For your business or brand to stand out among this shift, to be distinctive, to create a connection that resonates, you need to recognise AI’s limitations. Don’t let it determine your creative strategy, for example. While generative AI is novel now, people are already building an intuition around it, sensing very quickly the perfection of an AI image, and rejecting it as a result. 

 

Also, don’t rely on AI’s predictions of cultural trends. Artificial intelligence is always retrospective, it can only ever tell you about what is happening in the rear-view mirror. Cultural trends are now deliberately jack-knifing and self-reflexively or ironically glitching their own meaning, So the chance of making a mistake is much higher without the nuanced human interpretation of the meaning behind a trend. 

 

Most importantly, don’t take AI’s explanation for human motivations. It doesn’t understand us, and we insult our customers when we design to a synthetic average of what AI thinks they want and need.
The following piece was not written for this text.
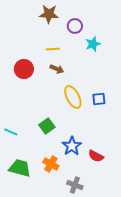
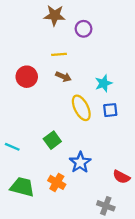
cyan star: (93, 44) -> (104, 83), moved
red semicircle: (96, 156) -> (121, 177), moved
gray cross: (75, 185) -> (106, 206), moved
Our motivations take shape in culture, so we need to keep our focus there to be authentic to shared human experience. 

 

For elements of business management and automation, AI definitely has a role. Even within creative it can serve as an exciting new tool. But it is human creativity that shapes the inspirational futures people want to see, and it is cultural meaning (rather the algorithmic curation) that defines the edges of what we can imagine. 

 

Championing human creativity 

Brands’ main role in the era of AI, therefore, isn’t to be the creator, but to enable, elevate and champion human creativity. Handmade products, counter-intuitive meanings, organic creativity, spontaneous reactions, live creation – these are the ways in which you can nurture meaningful connection with your customers. 

 

If you trust AI with the future of your brand, you radically constrain and dull your possible futures. You risk losing your distinctive edge and becoming part of a feedback loop. Defining what your brand could be, by what AI thinks your brand is, based upon the data of what your brand was. It’s a dead end. With no connection to the rapidly changing values and aspirations beyond the algorithm.

 

As AI causes a rapid inflation in the information and attention economy, keep innovating beyond the algorithm. And create meaningful futures with human creativity and experience at their heart.